Un rumore ci scosse dalla nostra conversazione. La porta d’ingresso era stata aperta e dei passi pesanti si avvicinavano sempre di più. Proprio mentre pensavo di non essere pronta, vidi la gigante figura di mio padre varcare la soglia della porta.
Era come lo ricordavo. I capelli rossicci erano leggermente più grigi e radi, attorno agli occhi verdi, sulla pelle dalla carnagione lattea si diramava qualche ruga in più ma, nel complesso, sembrava invecchiato molto meno di mia madre.
Jamie si alzò immediatamente, non so se per rispetto o per farsi notare. Appena gli si avvicinò capii che doveva essere più basso di una decina di centimetri rispetto a Philip.
Dopo le dovute presentazioni, mio padre si sedette sull’ultima poltrona libera.
-Sono contento che tu abbia accettato di venire, Dorotea- declamò con tono solenne. La sua espressione era estremamente severa.
-Non avrei mai accettato senza Jamie, quindi ringraziate lui. Avete qualcosa da dirmi, in particolare?-
-Sì, tuo padre vorrebbe risolvere le questioni in sospeso. Ti vorremmo vedere più spesso, sei sempre nostra figlia.-
Quella frase mi fece rabbrividire e Jamie dovette capirlo, perché incontrò il mio sguardo.

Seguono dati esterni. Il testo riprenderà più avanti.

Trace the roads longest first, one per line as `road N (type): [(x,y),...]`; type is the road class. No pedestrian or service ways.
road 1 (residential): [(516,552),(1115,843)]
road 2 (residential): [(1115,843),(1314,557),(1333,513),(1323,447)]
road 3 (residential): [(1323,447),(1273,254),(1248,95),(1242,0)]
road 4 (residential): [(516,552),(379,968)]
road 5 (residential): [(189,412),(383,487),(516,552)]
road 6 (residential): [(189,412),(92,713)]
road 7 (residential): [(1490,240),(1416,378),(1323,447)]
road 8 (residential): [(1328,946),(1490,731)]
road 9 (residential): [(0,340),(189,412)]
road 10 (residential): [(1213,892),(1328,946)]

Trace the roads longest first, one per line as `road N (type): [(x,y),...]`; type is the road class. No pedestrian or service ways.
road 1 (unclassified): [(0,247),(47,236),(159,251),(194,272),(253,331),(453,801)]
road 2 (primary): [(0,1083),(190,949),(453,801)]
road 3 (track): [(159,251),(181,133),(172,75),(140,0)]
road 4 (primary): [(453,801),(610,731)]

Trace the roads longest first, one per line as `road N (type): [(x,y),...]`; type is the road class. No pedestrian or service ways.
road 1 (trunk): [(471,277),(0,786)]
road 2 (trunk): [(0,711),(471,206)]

-Grazie, Marianna, vorrei parlare io- intimò mio padre in tono perentorio anche se pacato. Non riuscivo a immaginare qualcuno di più maleducato e fastidioso. –Sai, Dorotea- continuò. –Ti abbiamo pensato molte volte e credo che dovresti tornare a vivere qua. Non mi sembra il caso che passi la tua intera vita a fare la cassiera a Londra.-
-Grazie, ma sto bene lì. Non ho bisogno di tornare.-
-Dorotea, non pensi mai al tuo futuro?- continuò lui, leggermente infastidito. Odiavo quel vizio che aveva di ripetere il mio nome a ogni frase, per intero.

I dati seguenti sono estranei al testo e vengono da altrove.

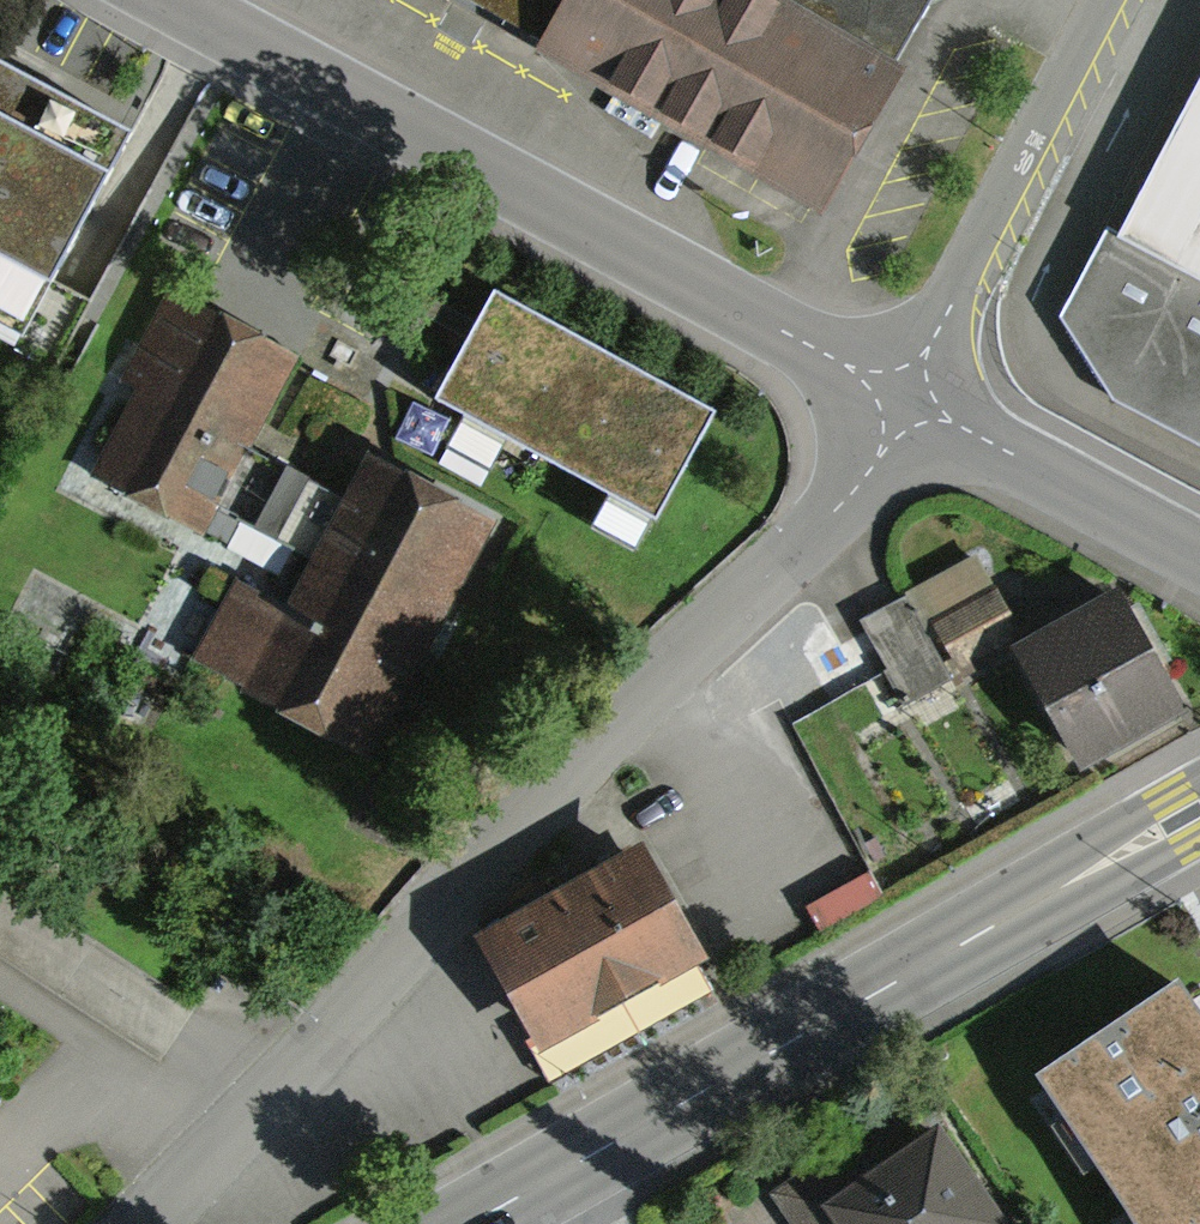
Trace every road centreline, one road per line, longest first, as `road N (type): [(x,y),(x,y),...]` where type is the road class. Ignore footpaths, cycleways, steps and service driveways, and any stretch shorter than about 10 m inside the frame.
road 1 (residential): [(904,398),(883,449),(824,537),(152,1223)]
road 2 (residential): [(904,398),(164,0)]
road 3 (secondary): [(1199,806),(470,1223)]
road 4 (residential): [(1120,0),(904,398)]
road 5 (residential): [(1199,556),(904,398)]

-Sì, certo che ci penso. Sai come mi vedo? Immagino una donna che avrà fatto a modo suo per tutta la vita, sarà andata avanti unicamente con sua la forza e se avrà sbagliato potrà incolpare solo se stessa. Mi vedo libera.- Sentivo le unghie che mi si conficcavano nel palmo della mano, mentre stringevo i pugni.

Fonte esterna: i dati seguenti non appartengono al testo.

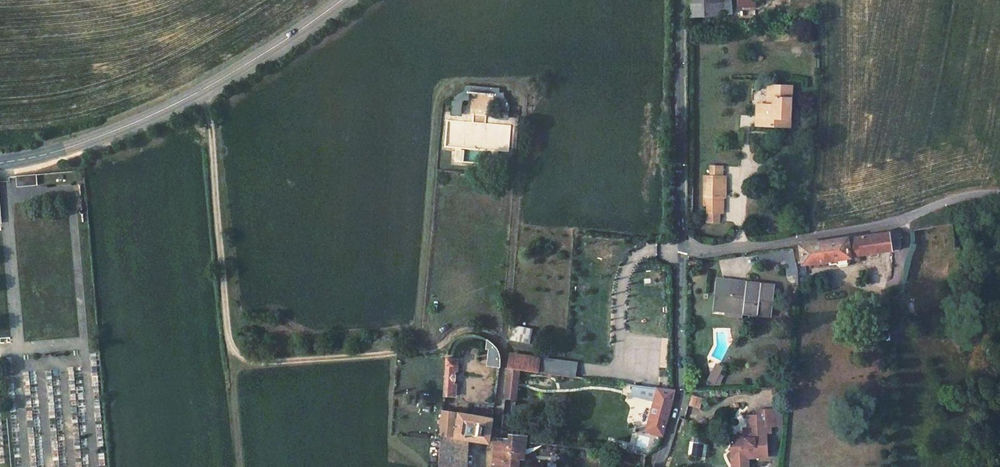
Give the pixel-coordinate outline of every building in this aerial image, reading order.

-Dorotea! Non fare la bambina. Devi trovarti un lavoro, o fare l’università. Non raccontiamoci balle hippie con tutta questa storia della libertà e dei sentimenti.- Aveva cominciato ad alzare la voce.
-Phil, non fare così- sussurrò mia madre.
-Sta’ zitta! Io ci voglio parlare, con questa, ma non mi dà nessuna possibilità. È senza speranza!- sbraitò.
Sentii come un fuoco esplodermi dentro, a causa di quello che stava accadendi e perché aveva zittito mia madre. Sentivo riaccendersi i vecchi rancori.
-L’unico senza speranza qui sei tu. Sei rimasto la stessa persona di merda che eri prima, con le tue convinzioni inalterabili. Chi pensi di essere, Dio? Dovresti fare un esame di coscienza e cercare di diventare una persona migliore, anche se penso sia impossibile.- Mi resi conto di essermi alzata e di gridargli in faccia. Si alzò anche lui, con aria di sfida.
-Cerca di smetterla e di portare rispetto, ragazzina.- Il suo tono era pacato, troppo pacato. Era così alto che per guardarlo negli occhi dovevo piegare notevolmente il collo, ma fissandolo mi sentivo un leone. Poteva anche essere grande e grosso, ma io ero più intelligente, più sensibile, più arguta.
Fece un passo verso di me. Vidi come a rallentatore le sue mani che mi prendevano le spalle e spingevano all’indietro. Di lato, mia madre urlò il suo nome e Jamie entrò nel mio campo visivo, troppo tardi.
Un attimo dopo ero seduta a terra, dopo essere rovinata sul tavolino di cristallo, ora in mille pezzi. Quanti oggetti avevamo rotto, in quel modo.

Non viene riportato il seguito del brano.